Tick, Tick, Tax?

Nick Ramsay MS speculates whether or not Welsh Government will flex their taxation muscles, in order to fund Coivd-19 recovery.

As Governments across the World consider how best to repair the damage caused by Covid-19 and still have keep their own economies afloat, focus has started shifting onto the politics of taxation and whether Governments will take the difficult decision to increase income tax. 

The issue of taxation is hot – and not. It’s something that Governments hate to talk about and understandably so.

Who wants to be the bearer of bad news and tell its people “Sorry things are tough, sorry we’re limiting your freedoms…and oh by the way, sorry but we need to pinch a bit more of your hard-earned cash?”

It’s not really the narrative you want to push, particularly if you’ve got an election in a little under a year’s time. 

And yet the long the Covid-19 crisis continues, the more the Welsh Government will need to consider the politics of taxation and how it could be used to fund public services and support businesses. 

It doesn’t take a finance expert to know that post Covid-19, the Welsh economy will simply have less money flowing through it and so it begs the question how exactly is the Welsh Government going to pay for public services and keep the economy going?

Now, they could look to Westminster and wait. It often seems to be the general financial position of the Welsh Government and maybe they’ll wait with their fingers crossed in the hope that the Prime Minister makes that call, hike up taxes and then the Welsh Government can jump on the back of it and exercise their own taxation levers.

Most people in Wales will see the dip in the pay packets and assume that it was the UK Government that took it – if the Welsh Government are quiet enough and if the media say nothing, they can just blame it all on Westminster?

Or will the Welsh Government take the opportunity to flex its own muscles and raise the level of income tax in Wales?

A lot will depend on the further divergence of policy between the UK Government and the Welsh Government over the coming months. If the First Minister wants to continue with lockdown restrictions and the UK Government moves further out of them, then something will have to give.

The Welsh Government could look overseas at some of the changes to taxation being adopted by other countries too. For example, New Zealand has pushed ahead with tax reforms to benefit their economy. 

New Zealand’s tax policy response to Covid-19 includes measures such as a tax loss carry-back regime to help businesses offset a loss in a particular tax year against a profit in a previous year.

They’ve also introduced measures in their Covid-19 Response (Taxation and Social Assistance Urgent Measures) Act 2020 which included reintroducing depreciation deductions for non-residential buildings. 

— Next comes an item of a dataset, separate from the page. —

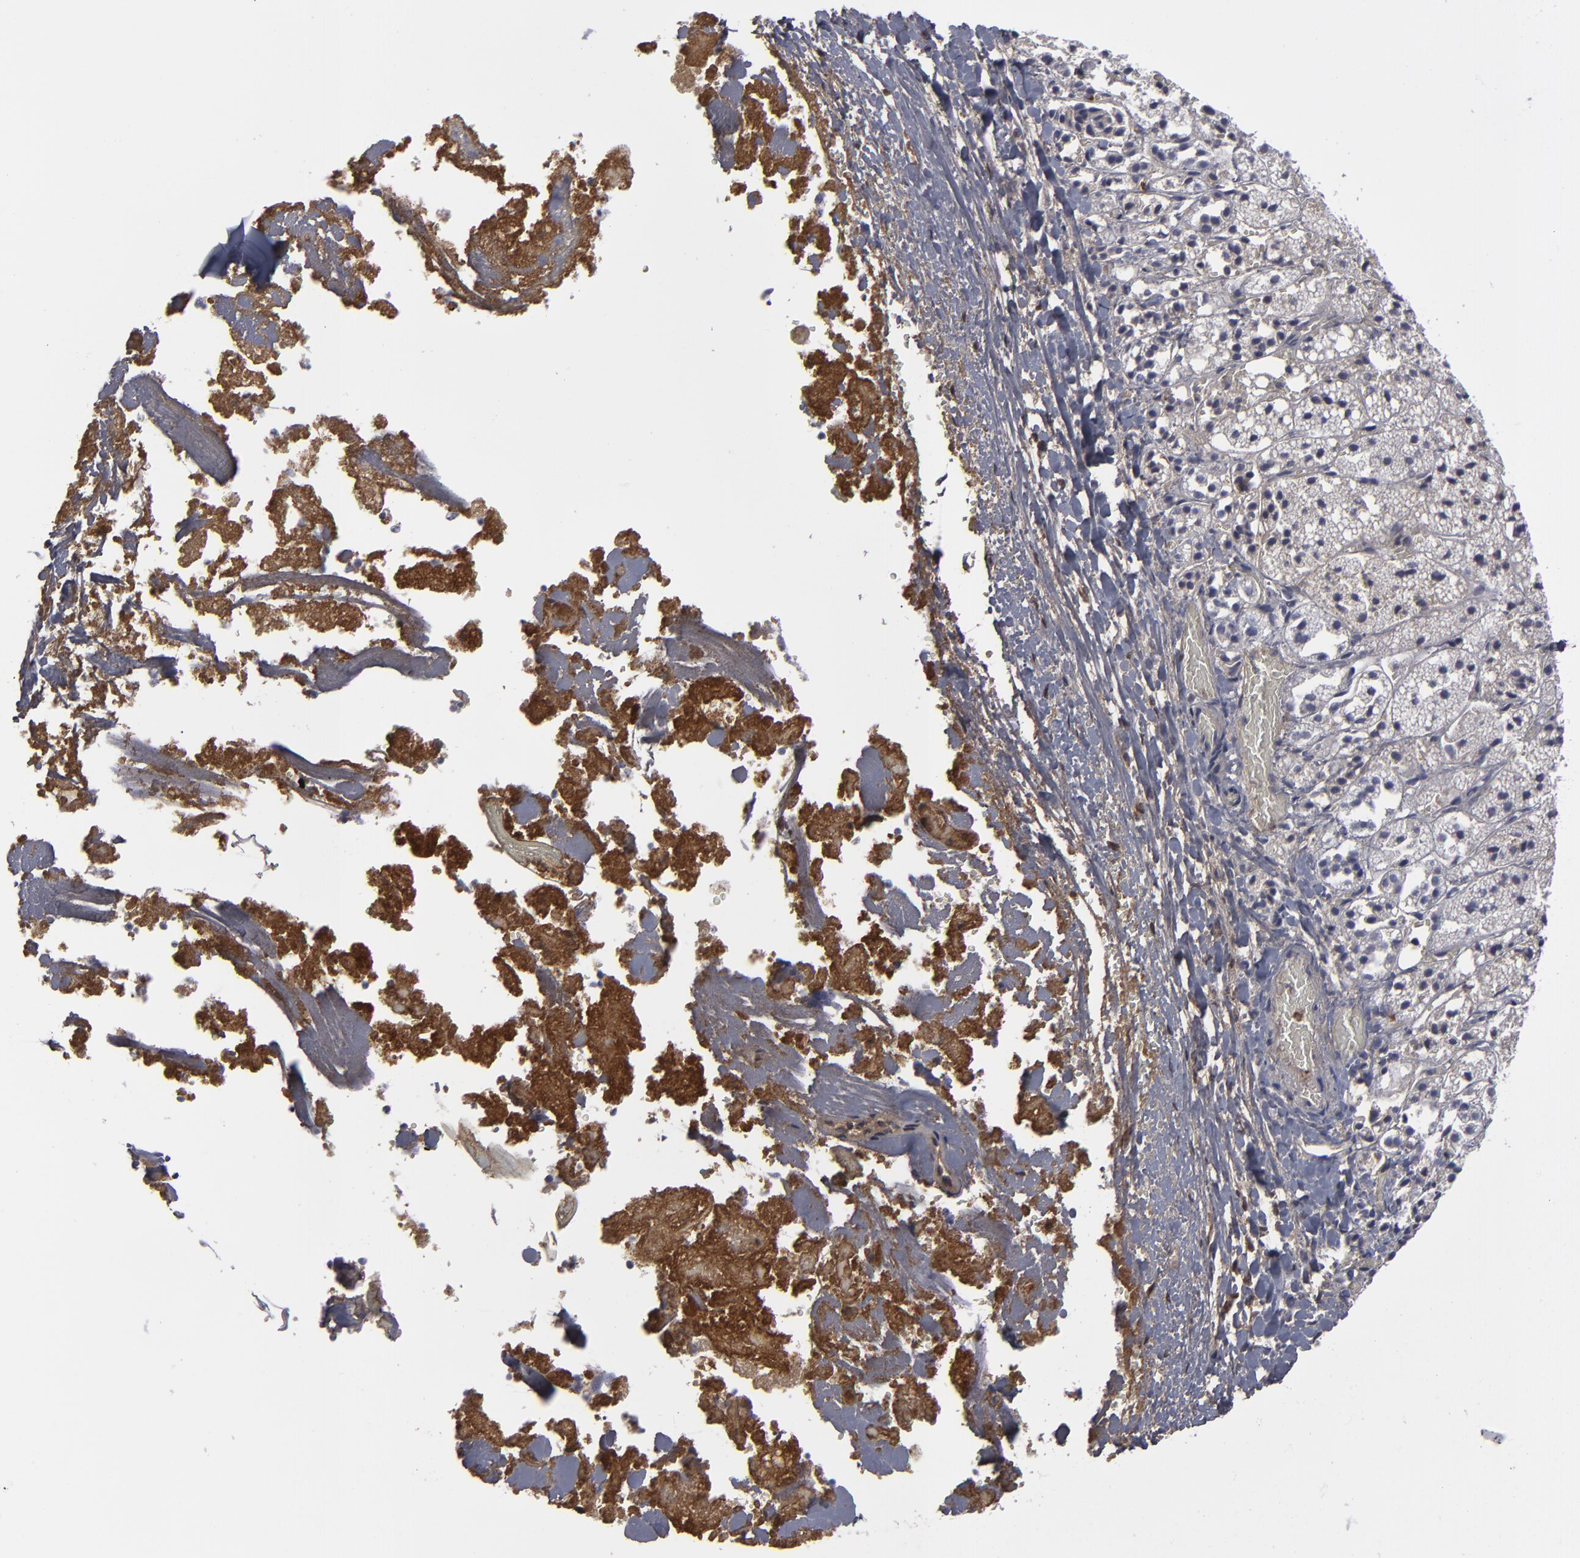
{"staining": {"intensity": "negative", "quantity": "none", "location": "none"}, "tissue": "adrenal gland", "cell_type": "Glandular cells", "image_type": "normal", "snomed": [{"axis": "morphology", "description": "Normal tissue, NOS"}, {"axis": "topography", "description": "Adrenal gland"}], "caption": "Immunohistochemistry (IHC) micrograph of normal human adrenal gland stained for a protein (brown), which reveals no positivity in glandular cells.", "gene": "LRG1", "patient": {"sex": "female", "age": 44}}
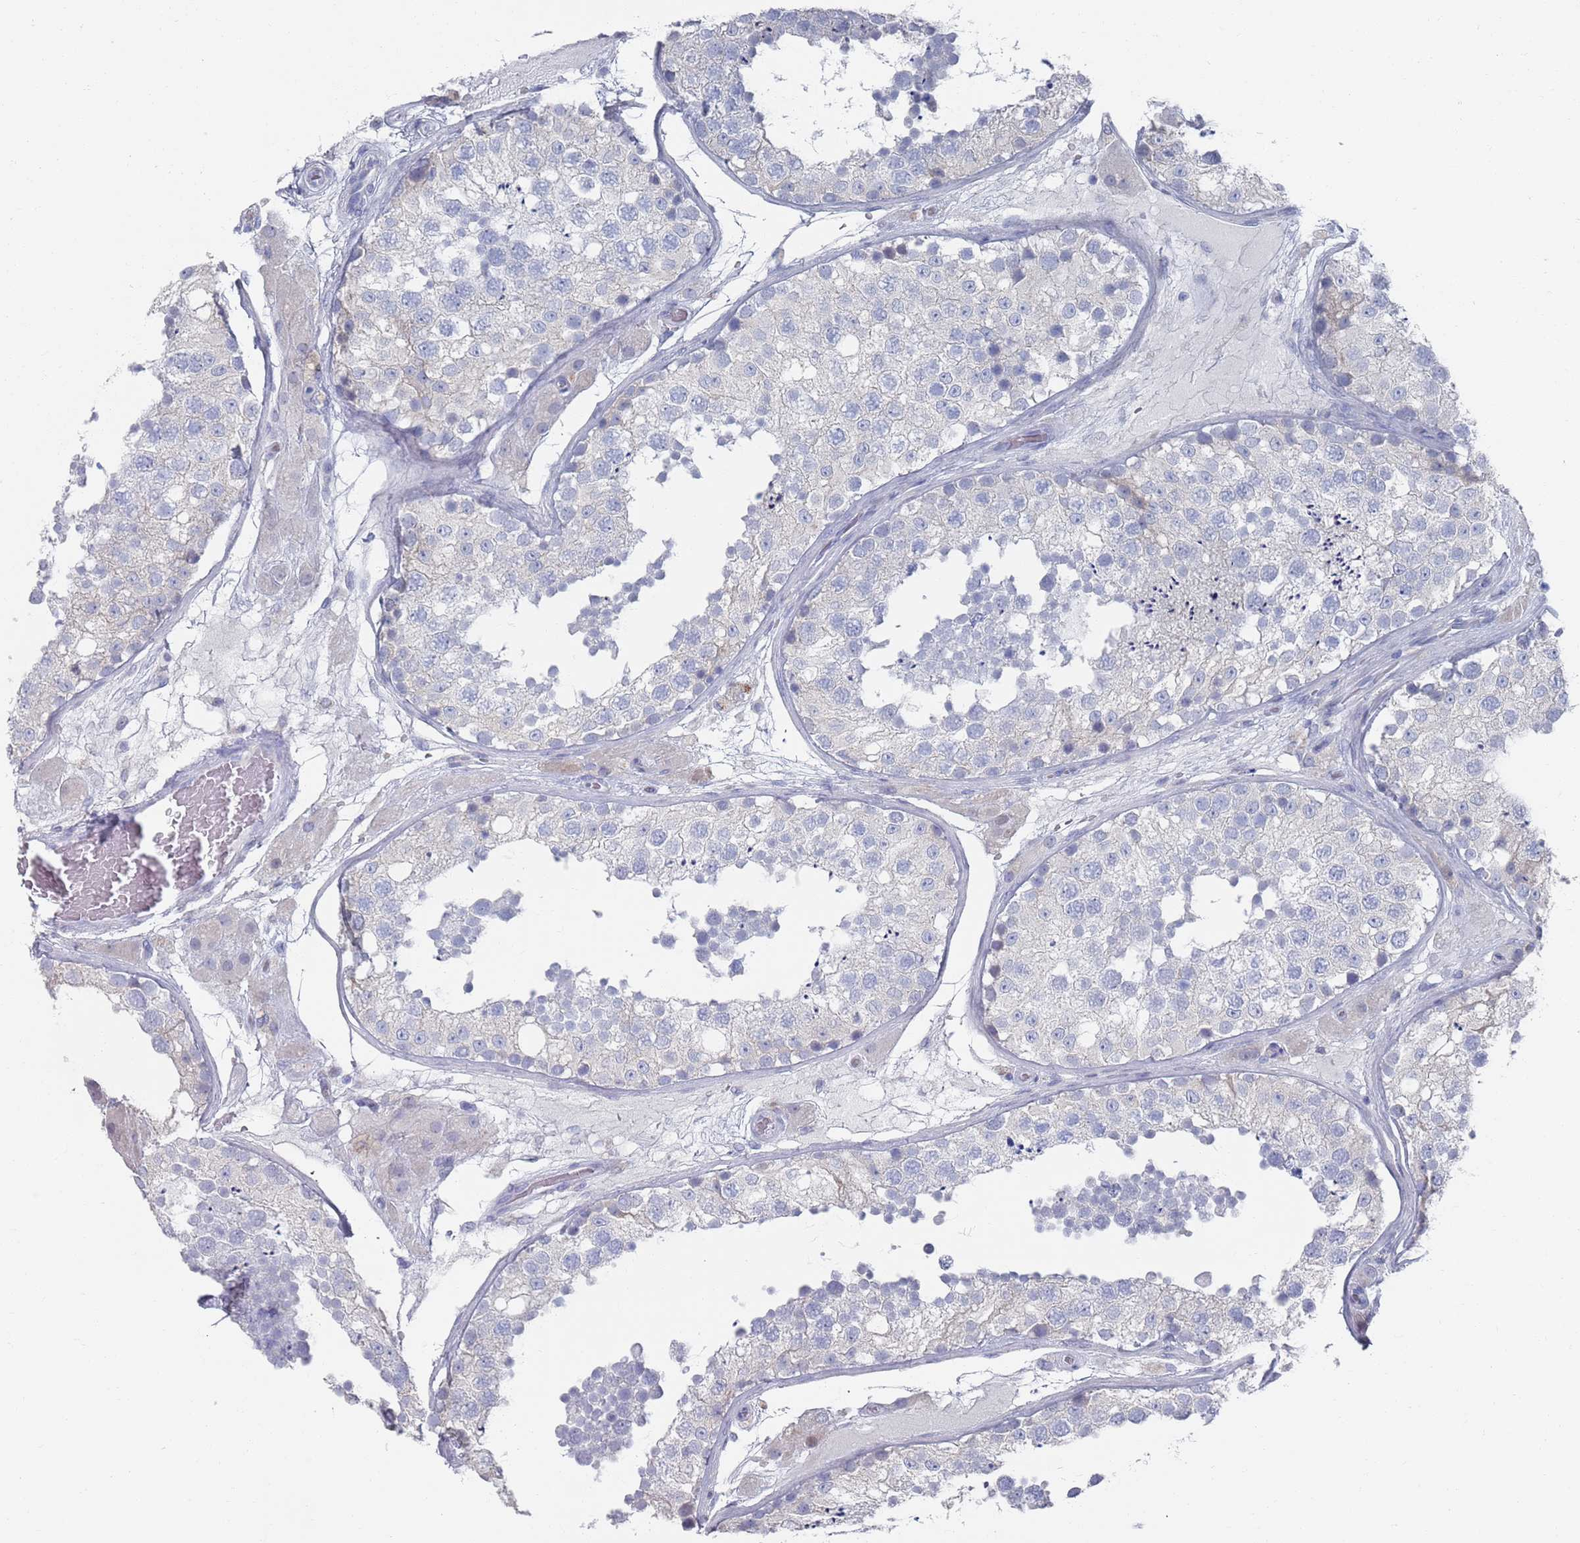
{"staining": {"intensity": "negative", "quantity": "none", "location": "none"}, "tissue": "testis", "cell_type": "Cells in seminiferous ducts", "image_type": "normal", "snomed": [{"axis": "morphology", "description": "Normal tissue, NOS"}, {"axis": "topography", "description": "Testis"}], "caption": "This is an immunohistochemistry (IHC) histopathology image of unremarkable human testis. There is no staining in cells in seminiferous ducts.", "gene": "MAT1A", "patient": {"sex": "male", "age": 26}}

This measure is intended to support investment in the recovery phase, thereby supporting  productivity – and by reducing tax for building owners, this would hopefully help increase cash flow and stimulate the economy.

Sexy? Maybe Not – but a significant nod to businesses in New Zealand? It certainly is. 

There are some pretty interesting tax measures around Research and Development too and I do genuinely hope the Welsh Government’s ears are listening.

The Welsh Government’s tax powers are new – and so it’s vitally important that they take onboard international developments and see if there’s a genuine merit for their introduction in Wales. 

But the crux of the matter is this. Somehow and in some way, the Welsh Government will have to look at its approach to taxation and look at it seriously. If Wales continues to pave its own way out of the Covid-19 crisis, then someone is going to have to pay for it. 

The clock is ticking – the question now is how long will the Welsh Government allow its clock to tick, tick, tick before it taxes? And how will the Welsh Government use its newly acquired tax powers to pay for Wales’ Covid and post-Covid recovery?

Nick Ramsay is the MS for Monmouth and Welsh Conservative Spokesperson for Finance in the Welsh Parliament.